▸ **Vos consignes**:
Répondez, s'il vous plaît, à ces questions d'après le passage fourni :
(a) Quel poste Nitasha Walia occupe-t-elle chez Zoom ?
(b) Selon l'enquête 2019 Business @ Work d'Okta, combien d'apps les grandes entreprises possèdent-elles en moyenne ?
(c) D'après Jeetu Patel, que reçoit-on quand on publie un document dans Slack ?

▸ **Passage fourni**:
= = = = = = =
Comme les autres intervenants, Nitasha Walia, chef de produit du spécialiste de la visioconférence Zoom, a déclaré que son entreprise était favorable aux intégrations, en particulier parce que l'entreprise est très attentive à l'expérience client. Quant à Jeetu Patel de Box, il a remarqué que l'avènement de plates-formes multi-logicielles avait fait émerger des équipes d'ingénierie entièrement dédiées à la mise sur le marché des meilleurs produits possibles, qui s'intégraient de manière transparente avec les autres produits adoptés au quotidien par leurs utilisateurs finaux. « Que se passe-t-il aujourd'hui quand vous publiez un document dans Slack ? Vous recevez une notification de Box qui vous pose des questions sur les autorisations d'accès », a ajouté Jeetu Patel. « Ce ne serait pas le cas, si nous avions travaillé en vase clos sur cette question. Il faut toujours se demander ce qu'il y a de mieux pour l'utilisateur ».

On ne peut pas toujours avoir ce que l'on veut

Aujourd'hui, il n'est pas rare que les grandes entreprises fassent tourner des centaines d'applications SaaS en même temps. Selon l'enquête 2019 Business @ Work réalisée par la plate-forme de gestion des identités et des accès Okta, les grandes entreprises possèdent en moyenne 163 apps dans leur patrimoine. La disponibilité des produits reste toujours un critère important, mais si le produit ne répond pas aux besoins des utilisateurs finaux, ils iront simplement voir ailleurs. Si bien que les chefs de produit se trouvent souvent dans une situation délicate : ils doivent à la fois répondre aux besoins des clients en leur proposant de nouvelles fonctionnalités, mais ils doivent aussi éviter de détruire leur produit en le surchargeant avec toutes les fonctionnalités que pourraient demander les utilisateurs finaux. « La facilité d'usage l'emporte sur les fonctionnalités », a expliqué Nitasha Walia. « Si les utilisateurs ne peuvent pas utiliser le produit comme prévu, peu importe les fonctionnalités que vous leur proposez, personne ne voudra les essayer ».
= = = = = = =
Extraits d'un jeu de données:

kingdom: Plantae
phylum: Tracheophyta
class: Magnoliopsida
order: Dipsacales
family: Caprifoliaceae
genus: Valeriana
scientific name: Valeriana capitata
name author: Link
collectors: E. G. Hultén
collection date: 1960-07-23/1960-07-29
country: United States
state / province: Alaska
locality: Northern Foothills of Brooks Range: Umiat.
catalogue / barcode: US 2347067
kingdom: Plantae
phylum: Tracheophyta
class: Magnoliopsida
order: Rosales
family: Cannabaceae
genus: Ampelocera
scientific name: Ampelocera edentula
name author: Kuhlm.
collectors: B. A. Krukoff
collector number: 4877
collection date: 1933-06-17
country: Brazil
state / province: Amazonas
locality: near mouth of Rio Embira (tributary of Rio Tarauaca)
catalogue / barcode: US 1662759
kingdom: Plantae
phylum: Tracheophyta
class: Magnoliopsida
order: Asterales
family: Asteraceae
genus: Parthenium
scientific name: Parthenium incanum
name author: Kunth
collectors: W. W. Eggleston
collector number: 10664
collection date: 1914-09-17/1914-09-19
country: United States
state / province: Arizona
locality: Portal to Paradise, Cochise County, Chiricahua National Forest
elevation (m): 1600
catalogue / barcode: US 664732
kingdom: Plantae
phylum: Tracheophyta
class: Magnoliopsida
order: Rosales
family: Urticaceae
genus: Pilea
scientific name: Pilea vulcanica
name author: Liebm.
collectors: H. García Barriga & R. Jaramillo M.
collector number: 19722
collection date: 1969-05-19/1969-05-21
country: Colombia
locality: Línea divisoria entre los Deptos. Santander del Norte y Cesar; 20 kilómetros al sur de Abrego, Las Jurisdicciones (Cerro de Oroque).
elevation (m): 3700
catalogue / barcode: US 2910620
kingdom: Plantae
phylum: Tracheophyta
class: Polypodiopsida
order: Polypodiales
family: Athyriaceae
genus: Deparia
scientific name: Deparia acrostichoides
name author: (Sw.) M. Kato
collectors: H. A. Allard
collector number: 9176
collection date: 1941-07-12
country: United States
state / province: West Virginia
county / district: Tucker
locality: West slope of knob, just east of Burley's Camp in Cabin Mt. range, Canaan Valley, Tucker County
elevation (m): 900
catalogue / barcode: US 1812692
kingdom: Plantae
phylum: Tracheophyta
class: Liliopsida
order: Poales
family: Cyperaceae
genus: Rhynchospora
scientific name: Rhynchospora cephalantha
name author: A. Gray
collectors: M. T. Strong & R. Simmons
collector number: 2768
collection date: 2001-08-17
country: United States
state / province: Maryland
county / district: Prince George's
= = = = = = =
▸ **Solution rédigée**:
(a) Elle est chef de produit.
(b) 163 apps en moyenne.
(c) Une notification de Box qui pose des questions sur les autorisations d'accès.